- Ahmadabad-e Mostowfi Rural District Location within Iran
- Coordinates: 35°37′N 51°13′E﻿ / ﻿35.617°N 51.217°E
- Country: Iran
- Province: Tehran
- County: Eslamshahr
- District: Ahmadabad-e Mostowfi
- Established: 2000
- Capital: Ahmadabad-e Mostowfi

Population (2016)
- • Total: 3,910
- Time zone: UTC+3:30 (IRST)

= Ahmadabad-e Mostowfi Rural District =

Rural district in Tehran province, Iran

Ahmadabad-e Mostowfi Rural District (دهستان احمدآباد مستوفی) is in Ahmadabad-e Mostowfi District of Eslamshahr County, Tehran province, Iran. It is administered from the city of Ahmadabad-e Mostowfi.

==Demographics==
===Population===
At the time of the 2006 National Census, the rural district's population (as a part of the Central District) was 14,154 in 3,510 households.

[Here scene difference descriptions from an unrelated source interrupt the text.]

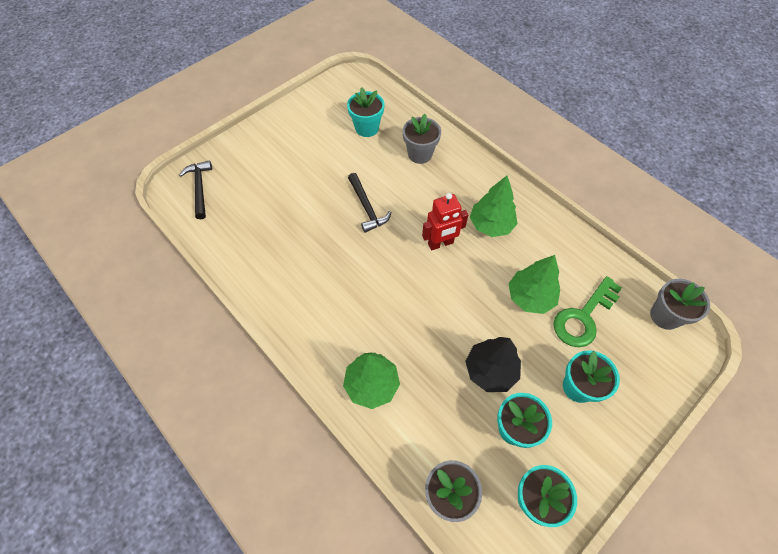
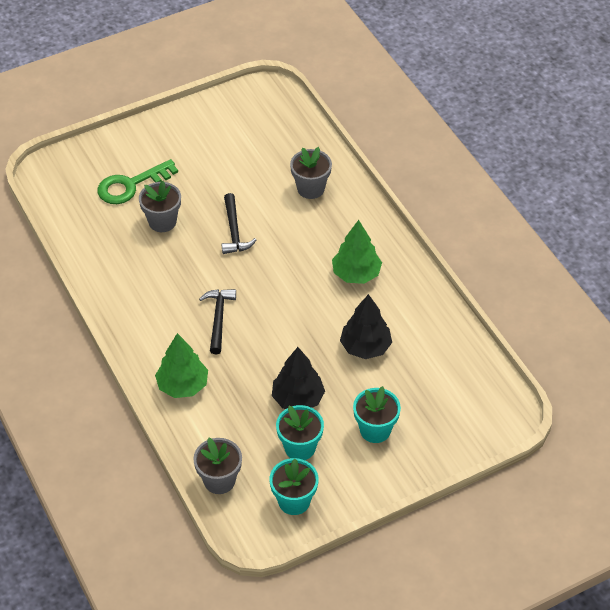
camera: 15 degrees right, 10 degrees down
(200, 188) = (70, 177): black hammer -> black hammer (219, 318)
(367, 128) = (263, 150): turquoise flower pot -> none
(440, 243) = (296, 280): red robot -> none
(530, 297) = (365, 347): green tree -> black tree
(583, 317) = (410, 375): green key -> green key (131, 185)
(665, 316) = (493, 392): grey flower pot -> grey flower pot (162, 222)

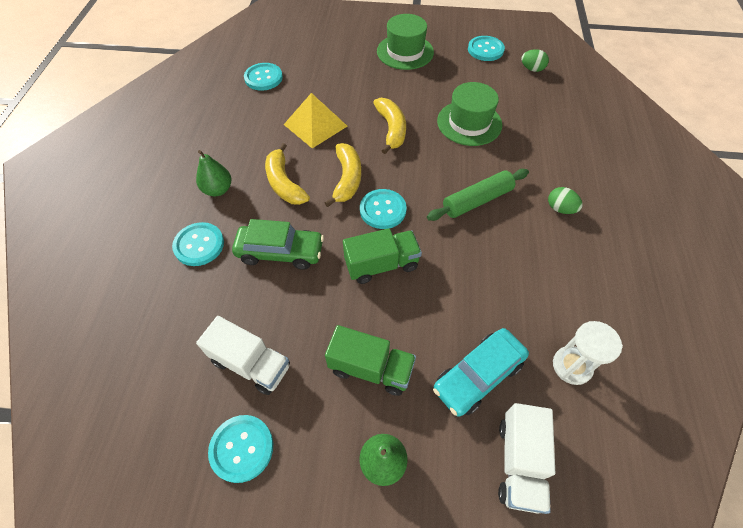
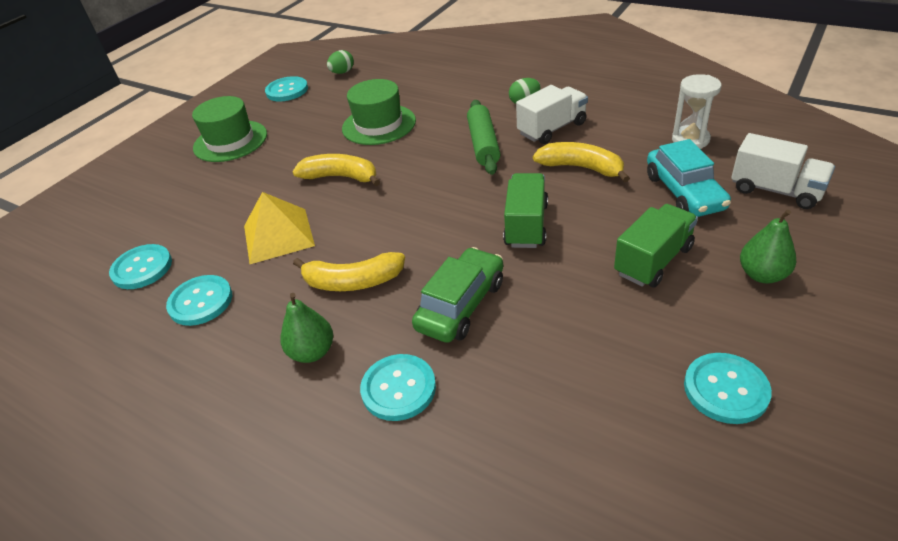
camera: 60 degrees left, 15 degrees down
(251, 364) = (613, 362): white truck -> white truck (552, 129)
(347, 179) = (388, 226): yellow banana -> yellow banana (581, 168)
(383, 210) = (452, 208): turquoise button -> turquoise button (201, 302)

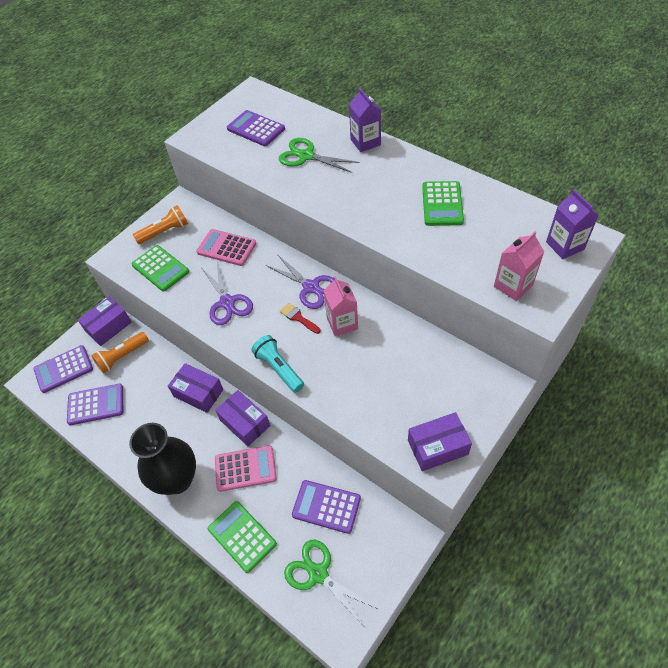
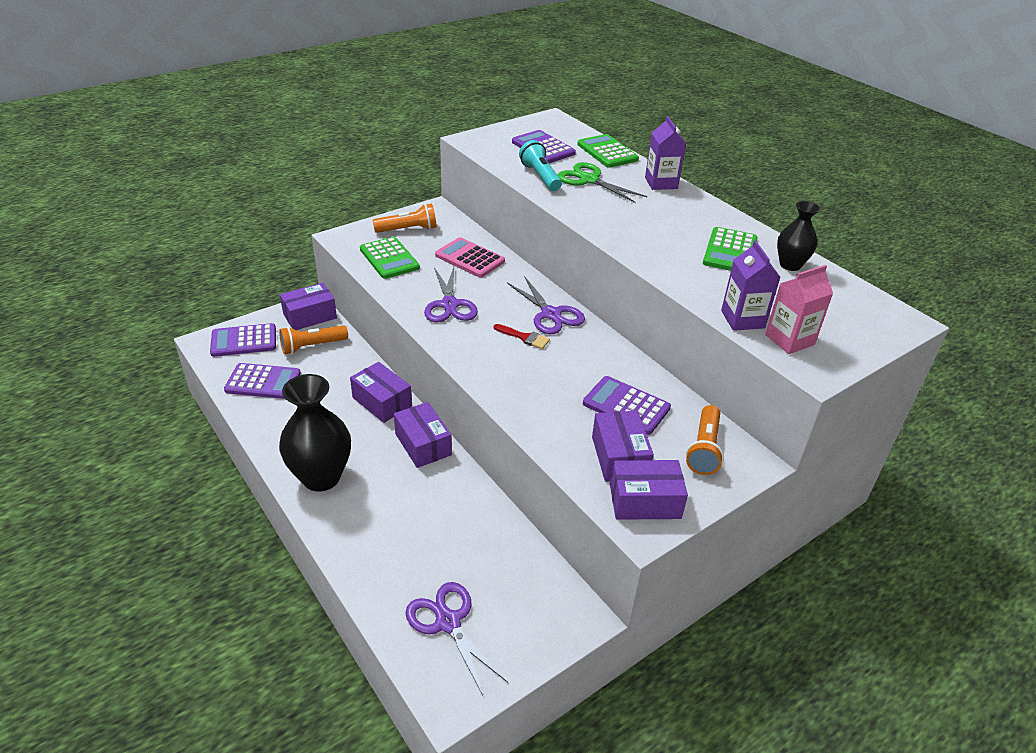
camera: 10 degrees right, 15 degrees down
(242, 536) = (371, 555): green calculator -> green calculator (607, 152)
(245, 468) = (405, 489): pink calculator -> none
(279, 369) = (482, 377): turquoise flashlight -> turquoise flashlight (540, 176)
(298, 317) = (524, 337): red brush -> red brush turned 150 degrees clockwise
(318, 574) = (448, 622): green scissors -> purple scissors
(326, 507) = (486, 555): purple calculator -> purple calculator (626, 406)
(342, 323) = (574, 355): pink carton -> none
(407, 412) = (619, 457): none -> purple box
(466, 383) = (704, 449): none -> orange flashlight
(492, 205) = (790, 265): none -> black vase
(565, 246) = (867, 320): purple carton -> purple carton (742, 319)

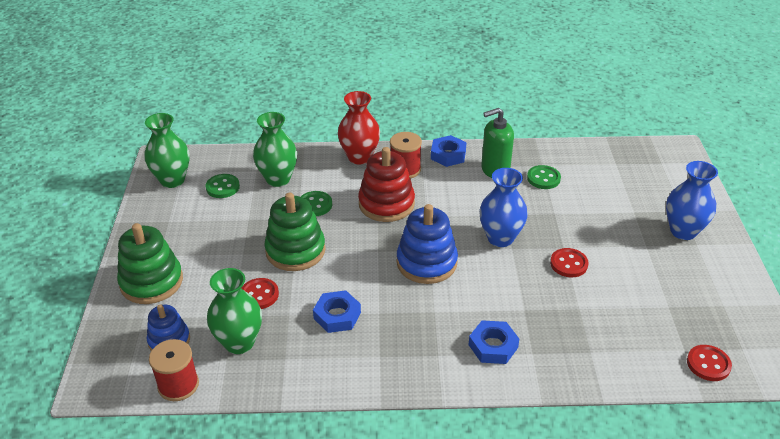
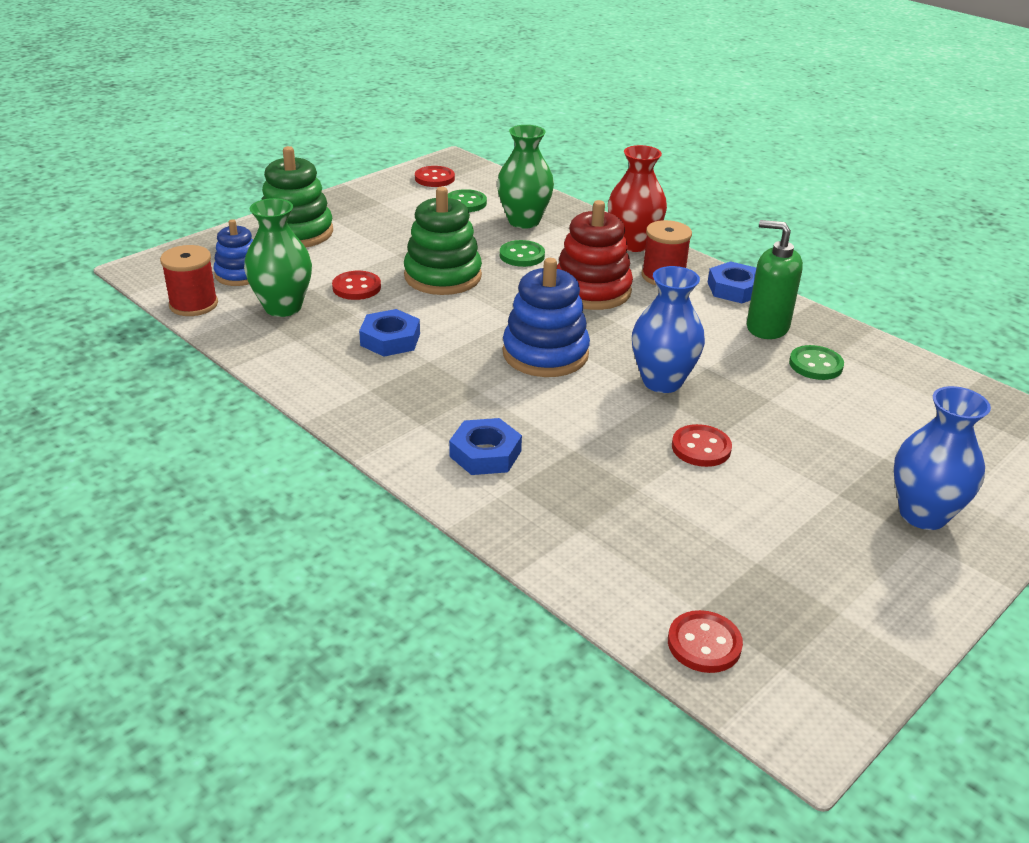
camera: 45 degrees right, 5 degrees down
(172, 180) = (434, 178): green vase -> red button

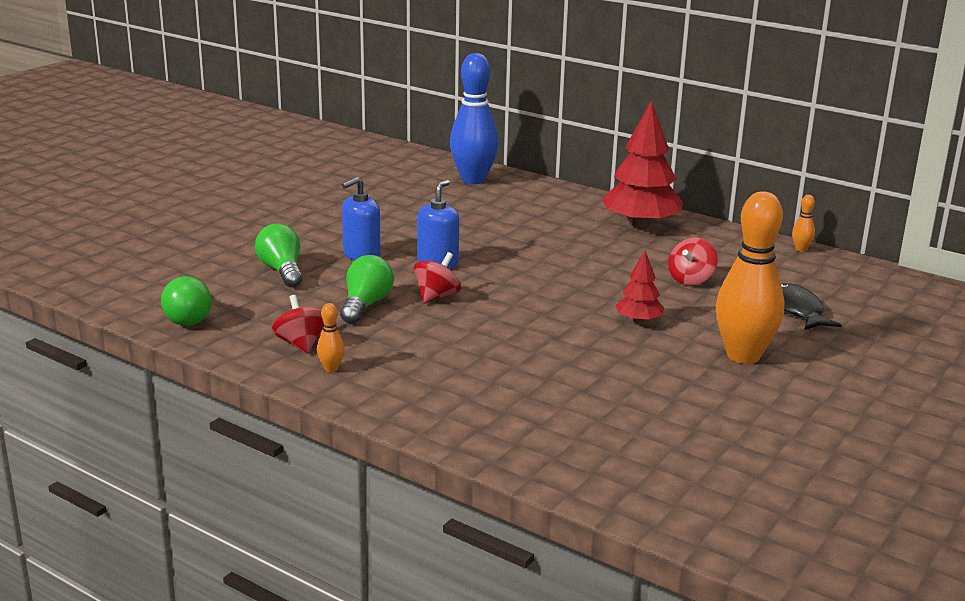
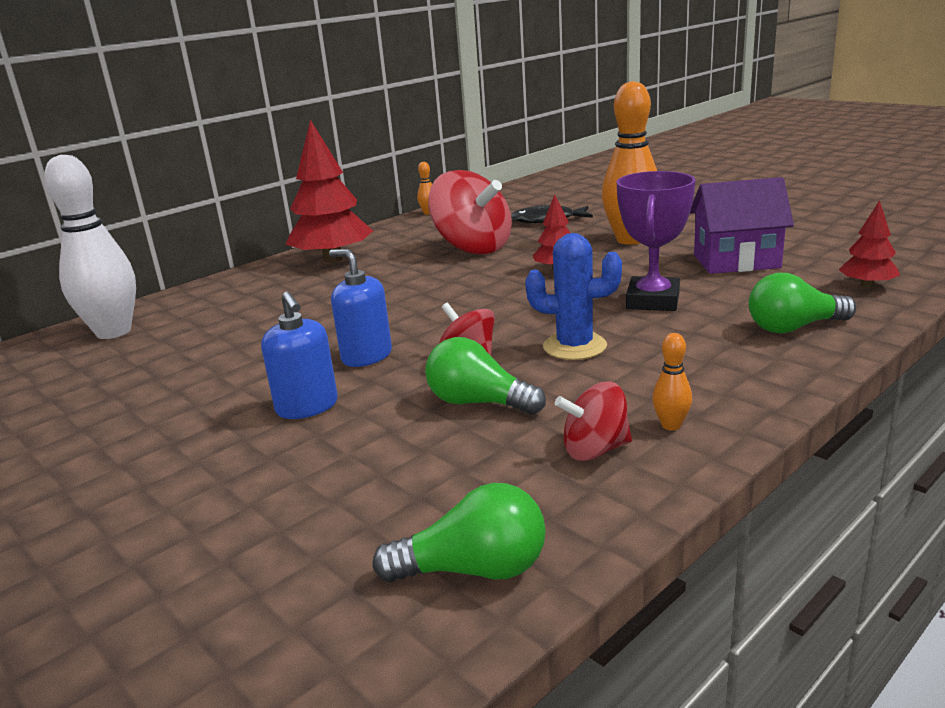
camera: 75 degrees left, 0 degrees up
(282, 271) = (326, 473): green light bulb -> green light bulb (793, 327)
(459, 334) = (574, 346): none -> blue cactus
(473, 180) = (113, 332): blue bowling pin -> white bowling pin
(563, 365) = (652, 301): none -> purple trophy
(626, 479) = (867, 285): none -> red tree
(686, 411) = (736, 261): none -> purple house
(691, 279) = (473, 248): red spinning top -> red spinning top, size x1.91

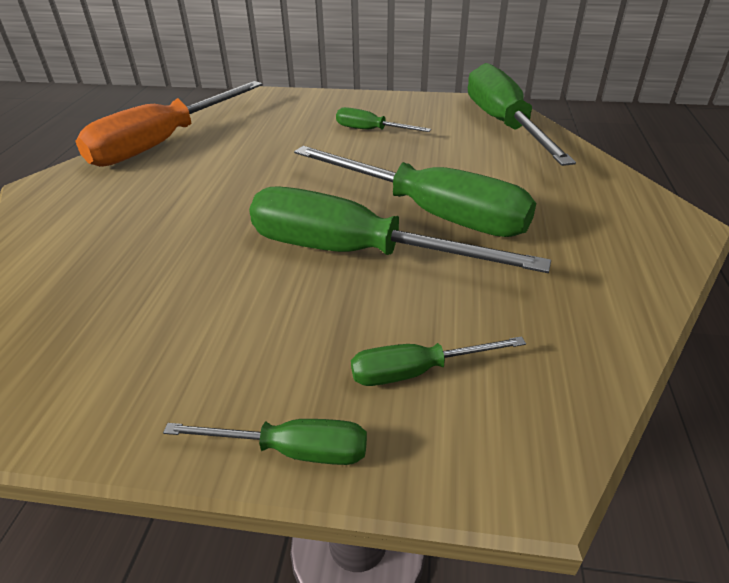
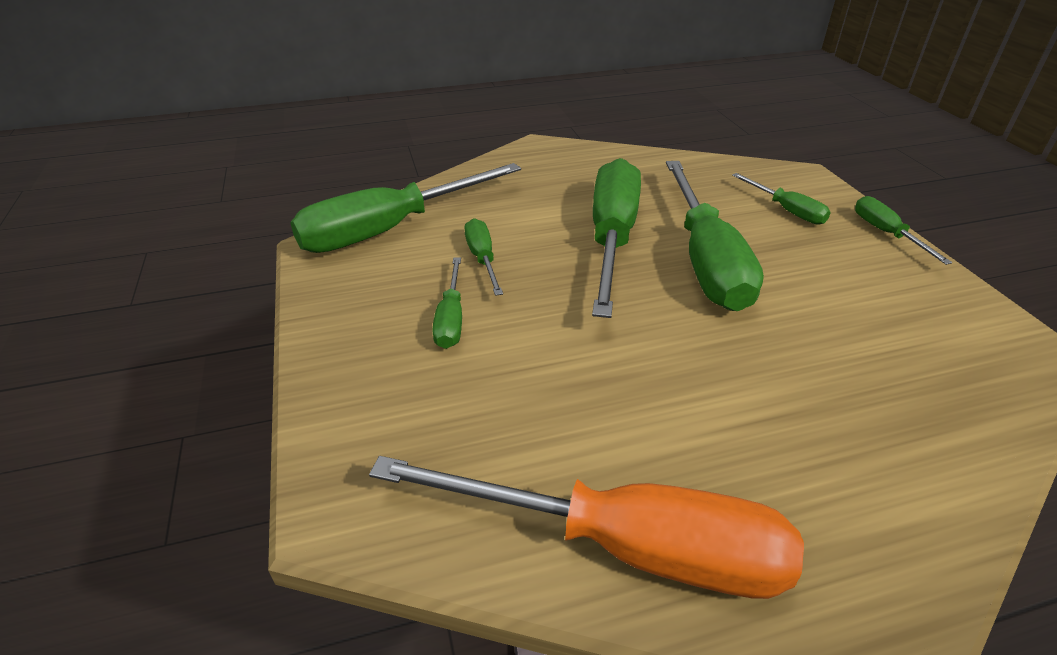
camera: 115 degrees left, 0 degrees up
(436, 150) = (482, 259): none -> green screwdriver

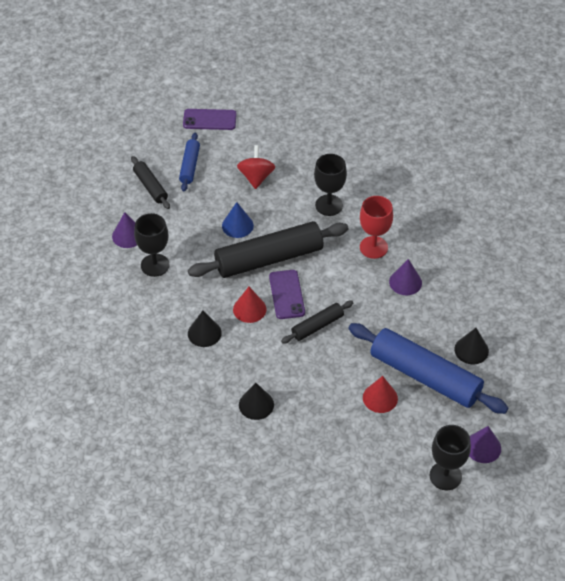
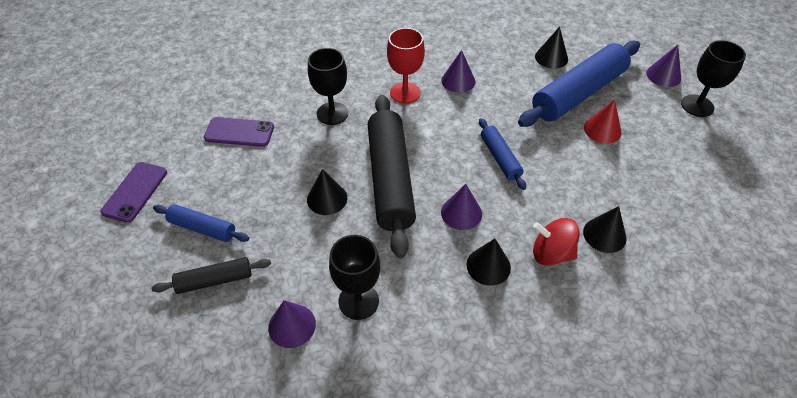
camera: 75 degrees left, 0 degrees up
(237, 225) = (327, 198): blue cone -> black cone
(249, 309) = (461, 213): red cone -> purple cone
(256, 177) = (258, 166): red spinning top -> red spinning top (551, 253)
(287, 294) = (448, 174): purple phone -> purple phone (239, 132)
(317, 326) = (500, 158): black rolling pin -> blue rolling pin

There were 15,887 inhabitants in 4,147 households at the following census of 2011. The 2016 census measured the population of the rural district as 3,910 in 935 households, by which time the rural district had been separated from the district in the formation of Ahmadabad-e Mostowfi District. The most populous of its four villages was Hasanabad-e Khaleseh, with 3,568 people.